Nowadays I have two little terriers: nowhere near as well behaved, but they give me just as much pleasure. As a writer I spend a lot of time alone with my computer, so my dogs are my constant companions as well as my playmates. Every day I walk them first thing, before I start work, and they give me the motivation to get out of the house and exercise as well as to prepare my mind in a peaceful environment. More recently I’ve taken to walking them twice a day, to give my body a break from the sedentary life.
But with lockdown, I’m back to one walk in the morning, and I make the most of it. I walk for a full hour on the same quiet footpath every day, avoiding sweaty runners and families on bikes as far as I can. The path flanks farmland not far from the river, where the water overflows onto flat land at times. It’s very peaceful and very beautiful.

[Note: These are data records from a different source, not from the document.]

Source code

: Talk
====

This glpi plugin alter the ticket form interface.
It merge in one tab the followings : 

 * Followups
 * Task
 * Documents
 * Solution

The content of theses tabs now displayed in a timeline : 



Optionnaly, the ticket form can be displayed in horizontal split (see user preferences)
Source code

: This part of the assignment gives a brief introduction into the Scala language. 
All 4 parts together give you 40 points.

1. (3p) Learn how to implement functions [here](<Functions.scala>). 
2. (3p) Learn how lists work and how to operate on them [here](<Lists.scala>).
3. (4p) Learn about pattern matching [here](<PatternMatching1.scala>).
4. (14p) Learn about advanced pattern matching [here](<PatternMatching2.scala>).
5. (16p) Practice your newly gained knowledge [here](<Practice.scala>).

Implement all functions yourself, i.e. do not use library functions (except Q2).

What I’ve noticed in the short time we’ve been in lockdown is how quickly the wildlife is returning to the Marlow area. I’ve seen a wider variety of wild animals and birds in the last week or so than I ever saw before, despite the fact I’m not walking particularly early in the day. Spring is here, for sure, which brings them out, but there are more, without doubt.
My first thrilling sighting was a peregrine falcon down by the river, high up in a dead tree, surveying his territory. I couldn’t see close up, but nonetheless I was delighted. Since then, I’ve seen a tree-creeper, a deer (in a place you never normally see them), red kites perched in trees nearby and relaxing in the fields, lapwings down by the still-flooded areas close to the Thames, little egrets, jays, wrens, finches galore…the list goes on. A swan on its nest, its partner keeping watch nearby.
To my mind, there’s always a silver lining. This return of nature, so quickly and so close to us, is, for me, a wonderful side-effect of people being forced to stay at home, and the best silver lining I could wish for. I only hope that somehow, when the virus has run its course, our wildlife has reestablished itself and will stay with us forever.